» **TASK REQUIREMENTS**:
[1] Using the text on Robin L. Sheppard Field, answer these:
(a) In what year was Trinity College founded?
(b) Which sport was the first women's team at Trinity, and in what season and year did it start?
(c) According to Tina Poole Thomas, what did the field hockey team wear as uniforms?
[2] Carry the text on Robin L. Sheppard Field and women's athletics at Trinity forward, starting after its final sentence.

START PAGE TEXT

Robin L. Sheppard Field
Robin L. Sheppard Field
Robin Sheppard and the dawn of women's athletics at Trinity
Inaugural 1971 Field Hockey Team
The old field hockey field used to cut horizontally through the soccer and baseball fields.
2003 Robin L. Sheppard Field
2018 Robin L. Sheppard Field
2019 Field Hockey Team
Backstory and Context
Trinity College, founded in 1823, as a all male institution, is a private liberal arts college in Hartford Connecticut with outstanding academics and athletics. The Fall of 1969 was a pivotal year for Trinity as they admitted the inaugural class of women. For the last 146 years Trinity was only home to men and through the addition of women to the college, Trinity would be one of the first co-educated schools of this time. With coeducation came the addition and adaption to school activities, academics and athletics. With the newly admitted women on campus, they wanted to participate in college athletics. The first women's team was tennis in the Fall of 1970. Tennis was the first as it a coach who was coaching a mens team said he would do it, in addition to their already being courts and the women could bring everything else.
The second team to be added to the roster for women's athletics was field hockey. The Trinity Reporter describes how field hockey came to school because of a certain person, “It was Ruth Wiggins '69 who brought field hockey to the College. Tina Poole Thomas '78 recalls that when she arrived at Trinity in 1974 - three years after creation of NESCAC and two years after passage of the Title IX legislation the team was still obliged to play on a field that was badly sodded, poorly maintained, and unlit. Their uniforms were hand me-down men's rugby shirts” which demonstrates the description of the field that the women’s field hockey team played on and dynamics of the sport. This was after the 1971 Title IX which described that there should be no discrimination based on sex at educational institutions, and athletics was considered a educational programs and activities. Even though the field was not ideal, the women described in the reporter that they loved playing and would adapt to the field conditions. They were lucky to be one of the first women’s teams at Trinity, and having there own field, was a privilege because not many women’s sports existed at Trinity during this time.

END PAGE TEXT
START MATERIAL SUPPLIED

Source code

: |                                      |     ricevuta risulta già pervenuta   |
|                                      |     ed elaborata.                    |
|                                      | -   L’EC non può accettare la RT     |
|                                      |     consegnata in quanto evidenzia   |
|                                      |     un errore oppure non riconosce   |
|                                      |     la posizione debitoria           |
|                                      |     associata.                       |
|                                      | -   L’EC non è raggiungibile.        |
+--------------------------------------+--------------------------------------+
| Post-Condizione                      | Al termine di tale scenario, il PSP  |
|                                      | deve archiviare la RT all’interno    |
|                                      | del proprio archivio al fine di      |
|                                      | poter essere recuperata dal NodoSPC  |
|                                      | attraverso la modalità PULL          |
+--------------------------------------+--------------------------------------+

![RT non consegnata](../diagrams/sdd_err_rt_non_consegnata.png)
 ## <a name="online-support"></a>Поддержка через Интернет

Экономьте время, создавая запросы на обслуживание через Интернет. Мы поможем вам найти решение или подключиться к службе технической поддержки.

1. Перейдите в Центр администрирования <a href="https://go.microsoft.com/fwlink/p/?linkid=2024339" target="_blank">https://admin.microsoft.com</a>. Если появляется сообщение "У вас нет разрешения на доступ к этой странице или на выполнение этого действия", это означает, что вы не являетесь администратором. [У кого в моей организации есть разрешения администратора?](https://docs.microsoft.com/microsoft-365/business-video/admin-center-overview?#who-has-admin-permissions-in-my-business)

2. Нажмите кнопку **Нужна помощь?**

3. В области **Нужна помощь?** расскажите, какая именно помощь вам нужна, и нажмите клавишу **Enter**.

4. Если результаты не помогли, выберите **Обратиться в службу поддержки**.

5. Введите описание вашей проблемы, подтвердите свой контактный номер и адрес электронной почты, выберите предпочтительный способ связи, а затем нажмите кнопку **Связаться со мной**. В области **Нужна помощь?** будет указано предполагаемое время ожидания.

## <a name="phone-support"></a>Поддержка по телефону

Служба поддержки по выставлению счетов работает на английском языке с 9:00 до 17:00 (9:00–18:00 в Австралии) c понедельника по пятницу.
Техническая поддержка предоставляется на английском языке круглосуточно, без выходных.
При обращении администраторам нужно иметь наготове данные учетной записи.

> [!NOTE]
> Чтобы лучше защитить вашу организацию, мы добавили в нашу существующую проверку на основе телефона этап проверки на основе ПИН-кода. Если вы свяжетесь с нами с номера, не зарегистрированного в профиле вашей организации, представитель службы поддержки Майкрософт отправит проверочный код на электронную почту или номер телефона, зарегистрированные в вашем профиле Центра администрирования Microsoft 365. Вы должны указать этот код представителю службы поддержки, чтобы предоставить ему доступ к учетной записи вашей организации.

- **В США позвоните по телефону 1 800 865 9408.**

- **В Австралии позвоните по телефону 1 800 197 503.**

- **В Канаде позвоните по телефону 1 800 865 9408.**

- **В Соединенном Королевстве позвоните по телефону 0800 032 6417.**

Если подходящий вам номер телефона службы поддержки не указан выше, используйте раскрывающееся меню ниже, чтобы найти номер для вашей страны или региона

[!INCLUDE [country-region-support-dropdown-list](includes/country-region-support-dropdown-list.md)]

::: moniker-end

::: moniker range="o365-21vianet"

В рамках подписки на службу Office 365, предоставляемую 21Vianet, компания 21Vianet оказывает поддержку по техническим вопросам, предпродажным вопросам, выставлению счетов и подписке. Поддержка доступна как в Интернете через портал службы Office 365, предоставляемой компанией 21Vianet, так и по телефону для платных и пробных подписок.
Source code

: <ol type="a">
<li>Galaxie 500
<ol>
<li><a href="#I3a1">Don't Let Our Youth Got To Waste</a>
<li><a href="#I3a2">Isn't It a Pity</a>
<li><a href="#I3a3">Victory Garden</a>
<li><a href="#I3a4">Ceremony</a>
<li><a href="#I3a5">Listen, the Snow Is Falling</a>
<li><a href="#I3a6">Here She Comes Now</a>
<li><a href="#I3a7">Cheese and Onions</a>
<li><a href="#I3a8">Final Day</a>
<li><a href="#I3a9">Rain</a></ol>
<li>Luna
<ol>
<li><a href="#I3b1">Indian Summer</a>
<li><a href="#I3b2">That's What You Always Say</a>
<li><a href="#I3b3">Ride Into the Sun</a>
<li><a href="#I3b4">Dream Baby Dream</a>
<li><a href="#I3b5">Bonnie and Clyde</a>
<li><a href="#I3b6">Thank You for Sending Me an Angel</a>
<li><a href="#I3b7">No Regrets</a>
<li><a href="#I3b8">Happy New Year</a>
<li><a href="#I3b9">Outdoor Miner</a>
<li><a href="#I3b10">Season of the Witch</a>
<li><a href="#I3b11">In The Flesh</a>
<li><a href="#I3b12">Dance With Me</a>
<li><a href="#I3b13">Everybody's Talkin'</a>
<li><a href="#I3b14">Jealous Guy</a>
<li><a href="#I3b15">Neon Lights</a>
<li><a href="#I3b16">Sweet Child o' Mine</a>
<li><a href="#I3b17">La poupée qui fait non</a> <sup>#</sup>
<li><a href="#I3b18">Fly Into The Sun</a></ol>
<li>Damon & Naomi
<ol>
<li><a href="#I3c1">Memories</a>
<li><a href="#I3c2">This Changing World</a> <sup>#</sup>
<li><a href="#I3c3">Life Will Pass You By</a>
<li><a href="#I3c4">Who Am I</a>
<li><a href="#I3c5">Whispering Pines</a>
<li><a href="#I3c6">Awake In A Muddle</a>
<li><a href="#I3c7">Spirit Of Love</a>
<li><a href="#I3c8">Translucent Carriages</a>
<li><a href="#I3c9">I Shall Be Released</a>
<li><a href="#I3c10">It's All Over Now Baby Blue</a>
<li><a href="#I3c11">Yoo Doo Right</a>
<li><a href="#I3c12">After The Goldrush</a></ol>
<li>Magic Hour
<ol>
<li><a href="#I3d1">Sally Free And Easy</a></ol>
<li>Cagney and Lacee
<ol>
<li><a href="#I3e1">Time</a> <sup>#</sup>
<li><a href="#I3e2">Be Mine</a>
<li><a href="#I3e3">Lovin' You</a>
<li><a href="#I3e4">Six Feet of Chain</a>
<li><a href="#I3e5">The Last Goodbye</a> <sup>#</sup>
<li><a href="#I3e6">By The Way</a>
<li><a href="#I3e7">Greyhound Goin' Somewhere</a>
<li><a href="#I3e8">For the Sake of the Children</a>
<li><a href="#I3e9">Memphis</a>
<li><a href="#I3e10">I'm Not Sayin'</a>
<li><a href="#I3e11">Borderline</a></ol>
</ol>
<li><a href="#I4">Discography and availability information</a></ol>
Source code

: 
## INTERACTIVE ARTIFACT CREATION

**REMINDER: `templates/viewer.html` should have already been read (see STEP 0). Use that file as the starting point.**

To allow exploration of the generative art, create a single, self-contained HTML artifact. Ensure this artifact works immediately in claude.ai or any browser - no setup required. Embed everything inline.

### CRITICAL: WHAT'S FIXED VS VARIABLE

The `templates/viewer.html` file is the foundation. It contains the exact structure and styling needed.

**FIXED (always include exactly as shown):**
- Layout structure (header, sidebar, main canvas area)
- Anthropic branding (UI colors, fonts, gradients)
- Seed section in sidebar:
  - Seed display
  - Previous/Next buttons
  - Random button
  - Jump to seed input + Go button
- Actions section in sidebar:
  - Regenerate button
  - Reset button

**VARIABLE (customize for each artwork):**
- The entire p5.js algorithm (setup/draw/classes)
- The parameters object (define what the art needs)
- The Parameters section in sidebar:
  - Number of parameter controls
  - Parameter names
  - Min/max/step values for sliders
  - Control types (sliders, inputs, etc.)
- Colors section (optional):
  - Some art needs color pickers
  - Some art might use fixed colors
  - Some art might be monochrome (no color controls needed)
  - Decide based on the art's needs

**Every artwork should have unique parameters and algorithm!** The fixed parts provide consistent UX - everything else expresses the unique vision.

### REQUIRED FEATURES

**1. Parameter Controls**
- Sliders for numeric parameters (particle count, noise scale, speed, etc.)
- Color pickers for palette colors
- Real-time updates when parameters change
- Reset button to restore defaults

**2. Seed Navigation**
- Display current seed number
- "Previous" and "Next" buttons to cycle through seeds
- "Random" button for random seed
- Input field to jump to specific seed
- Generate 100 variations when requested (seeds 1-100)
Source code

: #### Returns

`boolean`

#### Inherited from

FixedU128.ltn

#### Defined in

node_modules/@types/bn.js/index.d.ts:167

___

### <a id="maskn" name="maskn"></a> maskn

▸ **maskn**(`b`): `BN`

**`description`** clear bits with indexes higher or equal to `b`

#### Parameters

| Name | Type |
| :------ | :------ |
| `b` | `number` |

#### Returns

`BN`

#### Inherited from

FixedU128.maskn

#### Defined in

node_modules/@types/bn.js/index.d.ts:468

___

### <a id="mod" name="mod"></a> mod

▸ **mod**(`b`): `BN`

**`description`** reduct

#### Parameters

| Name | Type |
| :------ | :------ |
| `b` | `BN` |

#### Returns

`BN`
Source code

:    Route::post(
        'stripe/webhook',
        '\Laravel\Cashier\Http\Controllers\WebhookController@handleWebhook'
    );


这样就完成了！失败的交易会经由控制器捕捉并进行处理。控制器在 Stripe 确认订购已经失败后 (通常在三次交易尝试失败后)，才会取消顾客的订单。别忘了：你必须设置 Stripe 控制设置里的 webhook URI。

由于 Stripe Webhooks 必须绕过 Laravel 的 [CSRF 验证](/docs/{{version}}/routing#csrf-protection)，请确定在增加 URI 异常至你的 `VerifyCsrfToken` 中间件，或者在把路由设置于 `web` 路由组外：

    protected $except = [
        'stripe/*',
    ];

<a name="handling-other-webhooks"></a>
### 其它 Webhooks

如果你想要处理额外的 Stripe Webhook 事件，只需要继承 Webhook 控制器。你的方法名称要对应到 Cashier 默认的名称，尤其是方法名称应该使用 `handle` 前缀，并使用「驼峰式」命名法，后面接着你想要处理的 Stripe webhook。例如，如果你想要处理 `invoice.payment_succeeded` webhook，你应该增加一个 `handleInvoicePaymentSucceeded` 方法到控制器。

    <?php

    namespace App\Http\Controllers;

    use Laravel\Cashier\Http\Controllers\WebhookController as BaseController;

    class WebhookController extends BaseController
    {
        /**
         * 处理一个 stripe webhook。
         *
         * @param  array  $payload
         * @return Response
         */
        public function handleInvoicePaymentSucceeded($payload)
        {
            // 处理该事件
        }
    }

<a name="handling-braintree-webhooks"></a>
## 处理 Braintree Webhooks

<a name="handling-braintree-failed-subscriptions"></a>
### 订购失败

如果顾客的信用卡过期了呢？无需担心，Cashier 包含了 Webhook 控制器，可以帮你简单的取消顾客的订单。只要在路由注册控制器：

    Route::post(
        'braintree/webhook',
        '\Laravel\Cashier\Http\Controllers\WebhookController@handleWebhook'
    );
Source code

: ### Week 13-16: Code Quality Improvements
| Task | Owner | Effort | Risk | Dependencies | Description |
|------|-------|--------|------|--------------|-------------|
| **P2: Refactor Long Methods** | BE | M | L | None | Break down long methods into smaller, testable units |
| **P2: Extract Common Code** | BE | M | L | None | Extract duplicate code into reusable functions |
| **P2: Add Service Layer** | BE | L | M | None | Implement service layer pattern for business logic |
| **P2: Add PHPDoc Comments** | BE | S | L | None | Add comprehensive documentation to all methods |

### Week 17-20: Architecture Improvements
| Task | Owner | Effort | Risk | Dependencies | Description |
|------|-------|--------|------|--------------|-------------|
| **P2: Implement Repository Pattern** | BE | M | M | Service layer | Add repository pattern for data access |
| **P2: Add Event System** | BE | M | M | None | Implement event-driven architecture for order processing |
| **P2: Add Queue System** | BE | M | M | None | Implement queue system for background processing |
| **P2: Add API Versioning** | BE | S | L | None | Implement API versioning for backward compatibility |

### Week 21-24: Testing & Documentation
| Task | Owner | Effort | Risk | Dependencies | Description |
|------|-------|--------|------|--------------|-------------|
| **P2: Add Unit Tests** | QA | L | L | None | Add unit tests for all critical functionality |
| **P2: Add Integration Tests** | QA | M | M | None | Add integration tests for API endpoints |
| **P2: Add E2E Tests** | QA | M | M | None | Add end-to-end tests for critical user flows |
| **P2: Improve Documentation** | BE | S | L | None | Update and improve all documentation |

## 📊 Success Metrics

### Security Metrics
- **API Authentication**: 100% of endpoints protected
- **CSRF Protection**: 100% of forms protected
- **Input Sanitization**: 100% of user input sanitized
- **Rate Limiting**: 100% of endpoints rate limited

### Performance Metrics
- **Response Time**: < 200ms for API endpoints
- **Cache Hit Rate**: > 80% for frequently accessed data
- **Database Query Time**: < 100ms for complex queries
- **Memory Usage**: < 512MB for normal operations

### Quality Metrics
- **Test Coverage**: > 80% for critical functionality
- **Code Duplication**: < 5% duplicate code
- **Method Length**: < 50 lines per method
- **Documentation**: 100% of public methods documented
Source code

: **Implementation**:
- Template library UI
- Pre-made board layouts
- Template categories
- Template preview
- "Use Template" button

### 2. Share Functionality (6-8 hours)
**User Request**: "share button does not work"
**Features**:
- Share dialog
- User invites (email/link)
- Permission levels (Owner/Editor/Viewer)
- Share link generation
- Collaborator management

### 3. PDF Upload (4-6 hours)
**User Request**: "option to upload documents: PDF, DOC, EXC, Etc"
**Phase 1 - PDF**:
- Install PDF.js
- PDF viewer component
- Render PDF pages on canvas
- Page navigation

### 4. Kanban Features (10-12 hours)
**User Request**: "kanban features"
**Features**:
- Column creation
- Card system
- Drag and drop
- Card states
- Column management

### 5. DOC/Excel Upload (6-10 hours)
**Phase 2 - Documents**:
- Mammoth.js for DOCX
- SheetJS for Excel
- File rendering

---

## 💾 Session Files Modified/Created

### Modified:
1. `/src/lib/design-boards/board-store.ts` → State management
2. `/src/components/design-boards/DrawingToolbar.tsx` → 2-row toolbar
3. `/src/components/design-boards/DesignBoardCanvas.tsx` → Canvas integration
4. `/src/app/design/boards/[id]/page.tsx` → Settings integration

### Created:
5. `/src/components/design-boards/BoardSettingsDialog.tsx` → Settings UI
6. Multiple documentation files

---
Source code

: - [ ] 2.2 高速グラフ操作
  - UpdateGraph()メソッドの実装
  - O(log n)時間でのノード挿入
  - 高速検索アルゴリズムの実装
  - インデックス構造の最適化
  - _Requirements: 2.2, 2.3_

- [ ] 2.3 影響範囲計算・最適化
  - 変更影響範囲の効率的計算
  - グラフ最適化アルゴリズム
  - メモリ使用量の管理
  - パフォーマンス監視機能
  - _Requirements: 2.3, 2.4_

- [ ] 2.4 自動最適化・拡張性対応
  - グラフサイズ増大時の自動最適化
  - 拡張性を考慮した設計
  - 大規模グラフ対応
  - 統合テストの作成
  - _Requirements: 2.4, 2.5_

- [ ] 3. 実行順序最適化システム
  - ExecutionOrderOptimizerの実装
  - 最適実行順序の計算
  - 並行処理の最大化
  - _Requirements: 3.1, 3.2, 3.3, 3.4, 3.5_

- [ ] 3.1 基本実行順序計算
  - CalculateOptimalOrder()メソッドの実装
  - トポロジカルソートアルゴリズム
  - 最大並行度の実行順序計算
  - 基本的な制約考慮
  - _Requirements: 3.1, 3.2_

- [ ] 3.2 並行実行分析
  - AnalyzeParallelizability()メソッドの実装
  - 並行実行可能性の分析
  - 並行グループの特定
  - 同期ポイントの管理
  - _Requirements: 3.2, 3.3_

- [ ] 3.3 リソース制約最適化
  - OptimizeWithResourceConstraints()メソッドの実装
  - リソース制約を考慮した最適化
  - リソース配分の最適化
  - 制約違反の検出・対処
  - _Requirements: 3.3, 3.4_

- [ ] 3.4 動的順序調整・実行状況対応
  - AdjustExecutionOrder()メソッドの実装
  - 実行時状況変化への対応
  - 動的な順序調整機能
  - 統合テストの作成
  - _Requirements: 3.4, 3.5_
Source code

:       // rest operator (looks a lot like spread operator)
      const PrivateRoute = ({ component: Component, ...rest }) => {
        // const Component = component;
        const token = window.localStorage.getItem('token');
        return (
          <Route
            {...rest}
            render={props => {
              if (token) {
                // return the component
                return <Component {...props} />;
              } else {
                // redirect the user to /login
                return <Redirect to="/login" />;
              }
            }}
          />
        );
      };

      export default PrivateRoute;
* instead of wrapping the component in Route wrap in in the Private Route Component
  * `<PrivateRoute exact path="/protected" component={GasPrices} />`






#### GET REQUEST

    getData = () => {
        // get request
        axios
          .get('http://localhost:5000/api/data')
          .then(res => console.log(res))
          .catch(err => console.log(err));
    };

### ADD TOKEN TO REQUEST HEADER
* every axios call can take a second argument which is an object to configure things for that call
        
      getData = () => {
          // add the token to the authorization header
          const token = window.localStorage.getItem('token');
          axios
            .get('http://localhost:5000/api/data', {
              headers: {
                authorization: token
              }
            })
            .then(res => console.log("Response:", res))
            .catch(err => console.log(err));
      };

END MATERIAL SUPPLIED

» **ANSWERS BY TASK**:
[1]
(a) 1823
(b) Tennis, in the Fall of 1970
(c) Hand-me-down men's rugby shirts

[2]
The field hockey team dealt with the conditions of the field channeling their frustrations to their advantage. Unlike any opponent's field that the Bantams played, the field at Trinity was extremely unique. The field was the only one that ran east-west while every other schools field ran north-south. So, when the coin toss occurred at the beginning of the game, Trinity would choose to face west in the first half because they knew that in the second half, the opponent would be looking straight into the sun. This was an advantage to the Bantams. In addition, the field was on a slant as most of Trinity is on a hill. So when the official at the beginning of the game what do you want to choose, they would say uphill or downhill. The Trinity team would go uphill in the first half because of the sun setting. The description of this field is very eyeopening as the field in place now is state of the art with no bumps or puddles like the old grass field.
The Campus Master Plan of 1997-1998 describes the plans to add a field hockey field. The Master Plan both describes and displays through drawings and photos that there was ample space for an additional field to be added.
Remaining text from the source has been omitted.